Hadoop on Bare Metal or in the Cloud?
When Hadoop started out, “bare metal,” or an on-premises cluster with physical servers, was how Hadoop was done. This avoided the I/O overhead inherent in virtualized (cloud) environments. But just as so many other processes have moved to the cloud, so has Hadoop. With the cloud, cost savings (especially in terms of up-front capitalization) and ease of operation can be brought to bear on big data processing using Hadoop.
In terms of total cost of ownership (TCO), bare metal and cloud Hadoop offer similar price / performance ratios. Business consulting firm Accenture used a TCO model to evaluate bare metal versus cloud Hadoop. They found that there is no cost benefit to bare metal Hadoop for a representative cluster of 24 server nodes and 50 TB of Hadoop Distributed File System (HDFS) capacity. They also found that the performance tuning options that are becoming available with Hadoop in the cloud are becoming more powerful and easier to use.
Why Not Both?
In an ideal world, you’d get bare metal performance combined with the cloud’s ease of use and scalability, and in October 2013, Bigstep unveiled its solution: Full Metal Cloud. This service doesn’t allow customers to provision virtual machines, but bare metal servers they can use to operate whatever software stacks they want to deploy, including big data processing with Hadoop.
The Full Metal Cloud solution delivers the power of bare metal computing without the performance cost of running a hypervisor. This is no small performance gain, either, because bare metal offers at least twice the performance of a cloud solution when it comes to Hadoop. The “cloud” part of Full Metal Cloud is that it offers a self-service portal, is scalable, and is billed on a pay-per-use basis.

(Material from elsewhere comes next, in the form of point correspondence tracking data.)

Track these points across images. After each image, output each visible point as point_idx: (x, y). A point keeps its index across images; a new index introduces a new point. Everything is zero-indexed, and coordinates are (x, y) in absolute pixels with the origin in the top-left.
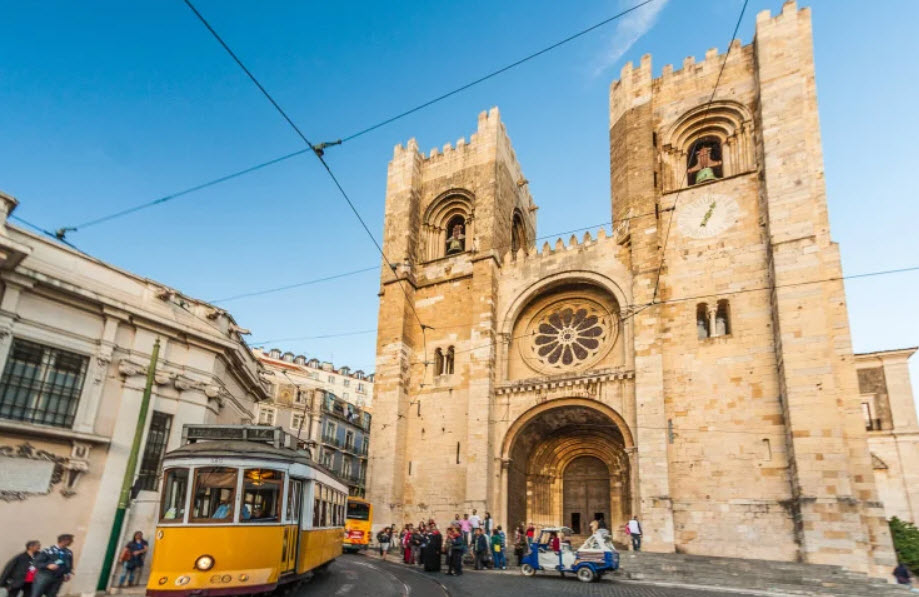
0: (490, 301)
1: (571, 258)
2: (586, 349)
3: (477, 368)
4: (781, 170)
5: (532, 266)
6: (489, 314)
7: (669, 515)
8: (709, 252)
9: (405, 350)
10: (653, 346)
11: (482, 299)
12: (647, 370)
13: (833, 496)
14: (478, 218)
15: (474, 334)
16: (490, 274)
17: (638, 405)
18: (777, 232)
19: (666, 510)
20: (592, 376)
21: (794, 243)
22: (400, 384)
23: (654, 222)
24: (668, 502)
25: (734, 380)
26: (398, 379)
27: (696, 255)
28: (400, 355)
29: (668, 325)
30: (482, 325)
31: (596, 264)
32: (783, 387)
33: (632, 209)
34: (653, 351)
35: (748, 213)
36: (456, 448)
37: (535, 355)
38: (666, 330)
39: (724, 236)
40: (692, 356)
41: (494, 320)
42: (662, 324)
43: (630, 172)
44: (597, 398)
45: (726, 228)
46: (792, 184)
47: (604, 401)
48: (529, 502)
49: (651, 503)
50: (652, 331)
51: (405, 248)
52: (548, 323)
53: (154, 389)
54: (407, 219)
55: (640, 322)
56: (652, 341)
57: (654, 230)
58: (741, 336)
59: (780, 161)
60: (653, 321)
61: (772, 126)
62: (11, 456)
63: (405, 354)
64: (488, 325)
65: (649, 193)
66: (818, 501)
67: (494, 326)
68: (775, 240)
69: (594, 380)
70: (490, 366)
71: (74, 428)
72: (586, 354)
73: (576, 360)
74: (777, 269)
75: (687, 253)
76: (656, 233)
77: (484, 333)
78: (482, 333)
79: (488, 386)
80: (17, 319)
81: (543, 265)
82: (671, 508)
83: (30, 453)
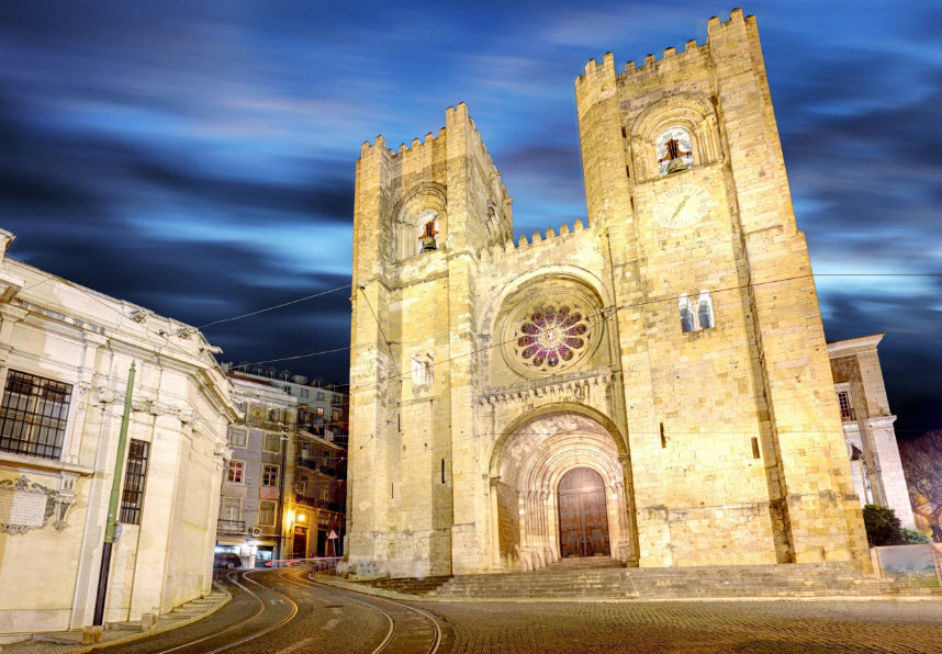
0: (467, 301)
1: (549, 251)
2: (572, 349)
3: (457, 375)
4: (745, 160)
5: (510, 262)
6: (468, 315)
7: (665, 526)
8: (686, 242)
9: (381, 359)
10: (638, 343)
11: (460, 299)
12: (635, 369)
13: (816, 492)
14: (451, 214)
15: (453, 337)
16: (466, 271)
17: (628, 409)
18: (748, 221)
19: (662, 521)
20: (578, 379)
21: (764, 233)
22: (378, 396)
23: (630, 213)
24: (663, 512)
25: (721, 375)
26: (375, 391)
27: (674, 245)
28: (376, 364)
29: (652, 319)
30: (461, 327)
31: (575, 257)
32: (766, 382)
33: (607, 200)
34: (639, 348)
35: (719, 202)
36: (440, 465)
37: (519, 357)
38: (651, 325)
39: (700, 225)
40: (678, 351)
41: (472, 321)
42: (647, 319)
43: (602, 163)
44: (585, 402)
45: (700, 217)
46: (757, 175)
47: (592, 405)
48: (522, 523)
49: (647, 514)
50: (636, 327)
51: (376, 248)
52: (531, 322)
53: (131, 415)
54: (377, 217)
55: (624, 317)
56: (637, 337)
57: (630, 221)
58: (723, 329)
59: (744, 153)
60: (637, 316)
61: (732, 120)
62: (11, 489)
63: (381, 362)
64: (466, 327)
65: (622, 184)
66: (803, 499)
67: (474, 327)
68: (747, 230)
69: (582, 382)
70: (471, 372)
71: (62, 459)
72: (571, 355)
73: (562, 362)
74: (751, 259)
75: (664, 243)
76: (632, 224)
77: (464, 336)
78: (461, 336)
79: (470, 394)
80: (11, 350)
81: (521, 259)
82: (666, 519)
83: (26, 485)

Bare Metal Performance Was Made for Hadoop
Since Hadoop was made for bare metal performance levels, Full Metal Cloud gives end-users that power, but without the drop in performance that you usually get with cloud solutions. Full Metal Cloud uses the latest version of Cloudera Hadoop Distribution (CDH), preconfigured to make integrating with other apps quick.
Full Metal Cloud is able to provide such great performance because it offers a dedicated Layer 2 domain for each client, with 4 to 40 Gbps connectivity at the machine level. It also offers all-SSD pseudo-distributed storage, which speeds things up even more. SSD storage at line rate speed allows end-users to achieve speeds up to 40 Gbps between Full Metal Cloud compute instances and their attached storage blocks, eliminating I/O bottlenecks.
Easier, Faster, More Efficient
Bare metal computing for Hadoop is not practical or cost-effective for many organizations, and typical cloud solutions can be slow due to the presence of a hypervisor and slower connections and storage. But Full Metal Cloud brings the speed and power of bare metal computing to cloud users, so end-users do not have to compromise on speed or power when they use Hadoop to process massive amounts of data.